По тому, как быстро последовал ответ, и Алексей и Озерский догадались: знает, что-то ему известно.

— Чайку попьете? — спокойно спросил Демиденко. — Я сейчас жене скажу, чтобы накрыла на стол.

— Не надо, — капитан Озерский поднялся, взял в руки кожаную папку. — Жаль, однако.

Он уже повернулся к двери, чтобы уходить, когда Демиденко обеспокоенно спросил:

— Кого жалеете?

— Да нет. Не кого, а чего… Силы жалко тратить на выяснение того, что, в общем-то, ясно. Бывшие полицейские… — капитан раскрыл папку, заглянул в блокнот, назвал фамилии, — видели вас неоднократно с Ангелом на расстрелах, во время облав. Они подтвердят, конечно, свои показания, мы обязательно устроим очные ставки — вас опознают, запираться дальше станет бессмысленно, вы во всем сознаетесь, однако отношение к вашим показаниям будет другое. Да, глупо вы себя ведете, Демиденко. Мы ведь знакомы с протоколом допросов, где вы упоминали и Ангела, и расстрел в Адабашах» Чего пятитесь?

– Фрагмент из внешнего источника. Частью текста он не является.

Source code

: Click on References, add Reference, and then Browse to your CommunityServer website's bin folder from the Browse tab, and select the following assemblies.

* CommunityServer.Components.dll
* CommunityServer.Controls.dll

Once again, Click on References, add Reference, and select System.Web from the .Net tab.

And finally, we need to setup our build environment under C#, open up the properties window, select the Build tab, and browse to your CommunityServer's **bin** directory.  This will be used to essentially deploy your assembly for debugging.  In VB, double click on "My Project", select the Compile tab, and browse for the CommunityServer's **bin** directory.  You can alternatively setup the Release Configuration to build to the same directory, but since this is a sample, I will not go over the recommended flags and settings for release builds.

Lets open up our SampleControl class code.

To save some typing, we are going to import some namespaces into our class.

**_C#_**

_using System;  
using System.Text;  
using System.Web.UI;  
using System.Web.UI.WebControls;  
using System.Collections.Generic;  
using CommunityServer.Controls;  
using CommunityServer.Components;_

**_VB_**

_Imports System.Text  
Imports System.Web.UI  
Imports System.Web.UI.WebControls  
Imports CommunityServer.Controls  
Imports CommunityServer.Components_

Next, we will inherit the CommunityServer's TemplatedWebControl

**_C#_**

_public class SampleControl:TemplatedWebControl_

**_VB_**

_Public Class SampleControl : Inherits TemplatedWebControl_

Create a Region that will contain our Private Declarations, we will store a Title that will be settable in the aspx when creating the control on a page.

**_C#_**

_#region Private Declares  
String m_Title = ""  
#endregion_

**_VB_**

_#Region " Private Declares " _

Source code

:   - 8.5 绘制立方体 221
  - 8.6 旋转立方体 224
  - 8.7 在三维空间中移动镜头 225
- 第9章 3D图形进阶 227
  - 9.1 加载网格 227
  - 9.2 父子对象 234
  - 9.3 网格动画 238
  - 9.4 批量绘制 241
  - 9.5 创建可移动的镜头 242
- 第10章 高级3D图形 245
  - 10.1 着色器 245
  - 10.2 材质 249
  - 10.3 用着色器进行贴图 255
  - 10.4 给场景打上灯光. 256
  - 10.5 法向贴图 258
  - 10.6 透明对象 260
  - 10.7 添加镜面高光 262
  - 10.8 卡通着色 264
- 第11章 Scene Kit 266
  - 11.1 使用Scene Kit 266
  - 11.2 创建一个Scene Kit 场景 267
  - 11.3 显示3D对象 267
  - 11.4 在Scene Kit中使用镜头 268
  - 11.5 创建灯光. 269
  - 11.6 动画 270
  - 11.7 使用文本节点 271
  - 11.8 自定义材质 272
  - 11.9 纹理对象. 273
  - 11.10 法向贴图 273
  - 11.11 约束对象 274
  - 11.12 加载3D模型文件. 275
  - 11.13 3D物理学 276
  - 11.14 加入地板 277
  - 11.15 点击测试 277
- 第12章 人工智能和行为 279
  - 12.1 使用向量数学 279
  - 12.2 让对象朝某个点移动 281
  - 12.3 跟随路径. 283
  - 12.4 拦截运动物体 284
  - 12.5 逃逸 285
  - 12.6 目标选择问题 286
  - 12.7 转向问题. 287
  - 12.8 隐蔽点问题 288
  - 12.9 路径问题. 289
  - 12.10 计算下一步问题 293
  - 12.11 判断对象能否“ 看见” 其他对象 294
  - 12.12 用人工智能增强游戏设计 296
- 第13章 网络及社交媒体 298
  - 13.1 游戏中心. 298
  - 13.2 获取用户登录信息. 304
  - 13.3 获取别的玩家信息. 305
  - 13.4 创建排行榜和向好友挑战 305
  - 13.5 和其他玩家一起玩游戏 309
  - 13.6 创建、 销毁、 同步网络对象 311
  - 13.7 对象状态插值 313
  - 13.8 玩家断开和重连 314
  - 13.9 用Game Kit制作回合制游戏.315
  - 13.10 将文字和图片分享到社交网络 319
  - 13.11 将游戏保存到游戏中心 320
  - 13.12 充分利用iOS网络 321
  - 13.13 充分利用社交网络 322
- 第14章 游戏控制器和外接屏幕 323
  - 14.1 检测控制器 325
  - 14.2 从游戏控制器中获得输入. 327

В комнату, громко стуча каблуками, не вошла — влетела жена Демиденко, голосисто крикнула:

— Ирод проклятый, говори уже все до конца! Что, снова в дальние края захотелось? Только начали жить как люди… — Она всплеснула руками, заголосила еще громче: — Нет, вы подумайте, граждане начальники, какого супостата выгораживает! Сам же рассказывал, как тот Ангел мог и ребеночка пристрелить, и девчонку изнасиловать. — Она резко повернулась к мужу, уперлась кулаками в бока. — Я тоже не без греха, растрату совершила, свое наказание до звонка отбыла. Но чтобы на жизнь человеческую руку поднять!

Женщина негодовала искренне, ей надоело, судя по всему, жить в страхе перед разоблачением новых фактов из прошлого мужа.

— С Севера он меня привез, — объяснила уже спокойнее. — То, что у него в прошлом было, я знаю. Клялся мне, что не убивал никого своими руками. Поверила, а теперь засомневалась.

— Молчи! — закричал Демиденко и пошел с кулаками на жену.

— Нет, уж больше ты мне глотку не заткнешь! — повысила голос и она. — Я простая растратчица…

— Ладно вам! — вмешался Озерский. — Выясняйте без нас, кто да что. А вам, Демиденко, советую подумать. Крепко подумать. И если придут в голову разумные мысли, ждем вас завтра в десять утра. Адрес вам известен.

Они вышли из этого дома, где сытость, достаток так и выказывали себя на каждом шагу и где не было главного — спокойной жизни.

— Придет? — спросил Алексей у Озерского.

— Куда денется! — спокойно ответил капитан.

На следующий день Демиденко около десяти часов позвонил из приемной и попросил о встрече. Озерский заказал ему пропуск. Бывший старший полицейский полностью подтвердил показания на судебном процессе. Да, он ставил оцепление, следил «за порядком», когда расстреливали Адабашей. Ангела хорошо помнит. Невысокого роста, брови тонкие, как у девицы, лицо смуглое, шрам. Отличался, даже по понятиям полицейских и карателей, непомерной жестокостью.